プロローグ 導入
拙作ですが、読んでいただけたら光栄です
第一章
*
「何だ……これ?」
目覚めは最悪だった。
いつもならとっくに家を出ているはずの朝八時十五分。夜更かしをしたわけでもないのに体はだるく、布団から這い出るまでに相当な時間を使った気がする。
窓から見える空が灰色なのは気にしないとして、さっきからずっと背筋を冷やしてくれてるこの悪寒は何なんだ? 風邪でも引いたのかも知れないが、原因はさっぱりだ。インフルさんの来襲はもう済んだはずだしな。諦めて頭を横に振り、まだおぼつかない手先でケータイを開く。と、
メールが一通、届いていた。
不等号がたくさん並び、右上に表示されている文字数が異常に多い――いわゆる、チェーンメールってヤツが。
思わず溜め息がこぼれる。今日はついてないらしい。
基本的に、俺はチェーンメールが嫌いだ。
怪談が苦手というわけではない。本当に不幸になったり、ましてや亡霊に殺されたりするなんて誰も思ってないだろ? 作成者のあまりの暇さ加減にビックリはしても、そのオドロキをみんなと共有する義務はきっとない。

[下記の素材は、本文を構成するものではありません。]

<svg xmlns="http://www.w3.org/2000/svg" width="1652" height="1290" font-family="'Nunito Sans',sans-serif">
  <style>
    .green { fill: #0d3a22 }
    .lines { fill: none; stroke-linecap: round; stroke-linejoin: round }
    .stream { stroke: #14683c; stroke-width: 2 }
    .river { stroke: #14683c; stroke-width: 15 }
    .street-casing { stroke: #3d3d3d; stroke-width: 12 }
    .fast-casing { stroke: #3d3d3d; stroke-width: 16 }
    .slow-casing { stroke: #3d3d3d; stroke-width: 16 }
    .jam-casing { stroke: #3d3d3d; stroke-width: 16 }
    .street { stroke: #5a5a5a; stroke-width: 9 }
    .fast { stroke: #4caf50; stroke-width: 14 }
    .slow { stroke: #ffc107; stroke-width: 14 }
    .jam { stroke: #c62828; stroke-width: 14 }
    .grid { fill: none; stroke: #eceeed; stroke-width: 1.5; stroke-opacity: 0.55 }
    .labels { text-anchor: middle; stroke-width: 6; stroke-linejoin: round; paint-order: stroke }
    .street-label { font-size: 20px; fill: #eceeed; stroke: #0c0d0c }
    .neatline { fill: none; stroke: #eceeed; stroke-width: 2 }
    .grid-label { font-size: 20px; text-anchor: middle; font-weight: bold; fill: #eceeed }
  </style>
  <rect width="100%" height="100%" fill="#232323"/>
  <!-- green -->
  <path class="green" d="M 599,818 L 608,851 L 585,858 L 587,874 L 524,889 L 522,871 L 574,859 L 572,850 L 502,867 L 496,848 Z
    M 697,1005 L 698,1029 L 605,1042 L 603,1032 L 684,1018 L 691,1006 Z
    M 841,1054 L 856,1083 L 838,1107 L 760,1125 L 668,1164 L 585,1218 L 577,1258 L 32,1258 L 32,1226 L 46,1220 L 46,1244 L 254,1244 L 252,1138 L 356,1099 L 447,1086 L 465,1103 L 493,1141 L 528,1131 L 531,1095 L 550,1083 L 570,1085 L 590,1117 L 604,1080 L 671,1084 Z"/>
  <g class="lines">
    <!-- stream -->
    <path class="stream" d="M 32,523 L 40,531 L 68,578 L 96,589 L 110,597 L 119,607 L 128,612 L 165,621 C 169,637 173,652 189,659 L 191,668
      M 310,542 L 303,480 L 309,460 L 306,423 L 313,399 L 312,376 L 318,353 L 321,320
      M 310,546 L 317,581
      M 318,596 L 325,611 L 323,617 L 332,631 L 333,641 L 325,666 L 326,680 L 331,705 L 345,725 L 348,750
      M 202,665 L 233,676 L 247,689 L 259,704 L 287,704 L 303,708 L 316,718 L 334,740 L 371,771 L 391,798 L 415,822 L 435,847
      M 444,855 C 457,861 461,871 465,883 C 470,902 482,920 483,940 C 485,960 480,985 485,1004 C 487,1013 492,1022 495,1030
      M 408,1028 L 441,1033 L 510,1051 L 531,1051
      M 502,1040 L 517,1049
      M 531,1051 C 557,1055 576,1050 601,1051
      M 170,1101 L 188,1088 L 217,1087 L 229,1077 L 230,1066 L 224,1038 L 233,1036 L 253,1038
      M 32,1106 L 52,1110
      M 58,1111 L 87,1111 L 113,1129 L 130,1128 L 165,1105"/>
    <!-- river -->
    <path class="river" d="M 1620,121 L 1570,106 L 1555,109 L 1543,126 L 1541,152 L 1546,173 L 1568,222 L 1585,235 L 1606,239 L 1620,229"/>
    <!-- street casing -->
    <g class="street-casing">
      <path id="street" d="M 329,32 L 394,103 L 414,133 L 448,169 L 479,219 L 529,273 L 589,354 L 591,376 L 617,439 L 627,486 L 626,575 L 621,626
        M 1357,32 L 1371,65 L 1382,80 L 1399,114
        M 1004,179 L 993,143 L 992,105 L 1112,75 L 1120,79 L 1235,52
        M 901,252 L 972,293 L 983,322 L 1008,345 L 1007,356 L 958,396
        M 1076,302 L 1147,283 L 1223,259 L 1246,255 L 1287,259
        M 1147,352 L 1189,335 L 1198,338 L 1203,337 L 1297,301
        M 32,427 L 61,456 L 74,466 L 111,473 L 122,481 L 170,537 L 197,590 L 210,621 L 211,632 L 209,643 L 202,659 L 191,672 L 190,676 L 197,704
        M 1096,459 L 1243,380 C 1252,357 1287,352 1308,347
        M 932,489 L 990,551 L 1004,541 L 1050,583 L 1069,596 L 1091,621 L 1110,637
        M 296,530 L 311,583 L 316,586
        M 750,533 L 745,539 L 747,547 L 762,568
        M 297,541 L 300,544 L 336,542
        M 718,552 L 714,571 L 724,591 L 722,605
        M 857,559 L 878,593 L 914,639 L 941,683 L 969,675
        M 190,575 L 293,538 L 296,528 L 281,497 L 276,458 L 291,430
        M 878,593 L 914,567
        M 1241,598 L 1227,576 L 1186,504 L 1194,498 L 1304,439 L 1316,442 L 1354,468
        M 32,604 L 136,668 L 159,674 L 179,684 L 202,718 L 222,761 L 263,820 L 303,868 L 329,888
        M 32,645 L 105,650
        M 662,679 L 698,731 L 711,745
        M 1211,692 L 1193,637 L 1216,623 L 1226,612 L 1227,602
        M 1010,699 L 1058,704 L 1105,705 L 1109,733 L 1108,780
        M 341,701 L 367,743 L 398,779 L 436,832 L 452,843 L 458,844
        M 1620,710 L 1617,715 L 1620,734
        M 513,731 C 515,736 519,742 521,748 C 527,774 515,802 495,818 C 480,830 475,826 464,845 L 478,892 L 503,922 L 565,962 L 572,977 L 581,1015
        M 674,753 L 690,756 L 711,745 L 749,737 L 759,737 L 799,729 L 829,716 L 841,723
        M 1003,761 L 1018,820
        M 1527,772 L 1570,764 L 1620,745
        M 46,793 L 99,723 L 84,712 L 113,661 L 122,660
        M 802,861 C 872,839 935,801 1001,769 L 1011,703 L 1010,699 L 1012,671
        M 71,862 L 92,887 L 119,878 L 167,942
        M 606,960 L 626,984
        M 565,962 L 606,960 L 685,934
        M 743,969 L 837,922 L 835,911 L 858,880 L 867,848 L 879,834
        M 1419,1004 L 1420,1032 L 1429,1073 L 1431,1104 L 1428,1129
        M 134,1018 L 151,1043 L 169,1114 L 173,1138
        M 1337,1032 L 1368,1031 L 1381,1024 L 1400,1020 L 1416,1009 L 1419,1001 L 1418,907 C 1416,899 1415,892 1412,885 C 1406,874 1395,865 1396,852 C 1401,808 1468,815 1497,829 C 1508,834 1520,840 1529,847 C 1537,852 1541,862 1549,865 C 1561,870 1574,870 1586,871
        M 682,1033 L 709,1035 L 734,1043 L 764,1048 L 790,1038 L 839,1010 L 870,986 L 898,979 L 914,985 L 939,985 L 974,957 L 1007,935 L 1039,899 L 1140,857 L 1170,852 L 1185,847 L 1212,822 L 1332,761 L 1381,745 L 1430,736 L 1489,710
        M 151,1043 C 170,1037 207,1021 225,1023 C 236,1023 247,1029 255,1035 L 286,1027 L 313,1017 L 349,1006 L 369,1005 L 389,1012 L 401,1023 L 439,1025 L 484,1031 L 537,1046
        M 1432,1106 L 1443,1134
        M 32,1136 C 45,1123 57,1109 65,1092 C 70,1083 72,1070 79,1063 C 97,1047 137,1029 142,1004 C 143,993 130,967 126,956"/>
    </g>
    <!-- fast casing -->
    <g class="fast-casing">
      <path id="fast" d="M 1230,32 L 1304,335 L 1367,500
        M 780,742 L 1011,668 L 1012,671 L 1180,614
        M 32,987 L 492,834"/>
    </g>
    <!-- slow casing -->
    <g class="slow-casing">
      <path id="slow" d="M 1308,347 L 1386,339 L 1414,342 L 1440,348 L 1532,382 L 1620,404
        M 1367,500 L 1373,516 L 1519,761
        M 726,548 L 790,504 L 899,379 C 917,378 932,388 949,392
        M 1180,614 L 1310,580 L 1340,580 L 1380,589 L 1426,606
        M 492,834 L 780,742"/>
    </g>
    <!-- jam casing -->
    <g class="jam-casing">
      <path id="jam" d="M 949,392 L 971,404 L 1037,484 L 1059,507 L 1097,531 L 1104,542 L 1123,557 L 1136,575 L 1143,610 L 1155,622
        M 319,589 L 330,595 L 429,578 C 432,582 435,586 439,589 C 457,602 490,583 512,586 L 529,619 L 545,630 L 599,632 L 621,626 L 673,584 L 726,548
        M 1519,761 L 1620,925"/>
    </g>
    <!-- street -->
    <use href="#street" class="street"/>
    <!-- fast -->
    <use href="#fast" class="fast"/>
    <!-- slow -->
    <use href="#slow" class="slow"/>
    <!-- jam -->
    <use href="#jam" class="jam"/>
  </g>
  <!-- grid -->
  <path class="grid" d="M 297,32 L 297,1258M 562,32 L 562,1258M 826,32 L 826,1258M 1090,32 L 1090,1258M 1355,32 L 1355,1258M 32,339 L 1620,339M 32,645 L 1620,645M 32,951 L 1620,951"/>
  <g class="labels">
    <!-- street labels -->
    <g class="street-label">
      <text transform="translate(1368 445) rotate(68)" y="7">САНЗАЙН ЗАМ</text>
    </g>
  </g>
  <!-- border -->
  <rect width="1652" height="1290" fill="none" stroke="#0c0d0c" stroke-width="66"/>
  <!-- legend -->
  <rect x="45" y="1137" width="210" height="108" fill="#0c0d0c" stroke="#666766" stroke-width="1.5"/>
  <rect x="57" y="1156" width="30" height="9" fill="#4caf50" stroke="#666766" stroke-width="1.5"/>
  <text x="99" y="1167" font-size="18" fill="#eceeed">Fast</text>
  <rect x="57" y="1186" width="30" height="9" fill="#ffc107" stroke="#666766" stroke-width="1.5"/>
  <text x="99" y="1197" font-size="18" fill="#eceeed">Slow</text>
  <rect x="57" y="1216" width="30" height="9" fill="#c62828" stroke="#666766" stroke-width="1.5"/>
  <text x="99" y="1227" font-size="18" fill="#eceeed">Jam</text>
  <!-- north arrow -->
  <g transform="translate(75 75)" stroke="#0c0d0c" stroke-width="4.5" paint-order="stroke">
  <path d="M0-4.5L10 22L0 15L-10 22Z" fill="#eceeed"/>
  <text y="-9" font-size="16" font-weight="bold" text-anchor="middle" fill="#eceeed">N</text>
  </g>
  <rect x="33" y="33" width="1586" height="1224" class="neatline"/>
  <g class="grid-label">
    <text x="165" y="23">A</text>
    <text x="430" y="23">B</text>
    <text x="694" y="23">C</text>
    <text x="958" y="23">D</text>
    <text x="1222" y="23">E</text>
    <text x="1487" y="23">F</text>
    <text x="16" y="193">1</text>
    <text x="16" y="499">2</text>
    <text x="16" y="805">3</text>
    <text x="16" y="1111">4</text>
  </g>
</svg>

ただ、こういう類の文章には、大抵最後の方に〝五人以上に必ず回してください〟的な言葉が引っ付いてやがる。そしてタイトル欄には、〝絶対回して! お願い!〟とか何とか。涙目の絵文字なんかと一緒にな。
そりゃ〝お願い〟されたらもちろんやってやりたい。誰かに頼られてるってのは嬉しいし、落胆させたくないし。でもこの場合はどうなんだ? 分からないから混乱する。広めるのも止めるのも悪いことのような気がしてくる。
だから、嫌い。
……まあ、そうは思っても結局回しちゃうんだけどな。やっぱり他人の頼みは断れない。
電話帳から適当に何人か選び、本文にチェーンメールを貼り付ける。送信。ただメールを送るだけだ、何も難しいことはない。
このとき迷っていたことは、あとで思えば本当に些細な問題だった。
回ってきた鎖を切ろうが繋げようが、そんなことは関係ない。どっちを選んだところで事態は俺を侵食していた。
つまり、
俺はそのメールを受け取った時点ですでに、くるぶしの辺りまで足を突っ込んでいたんだ。
この――非日常的な、日常の世界に。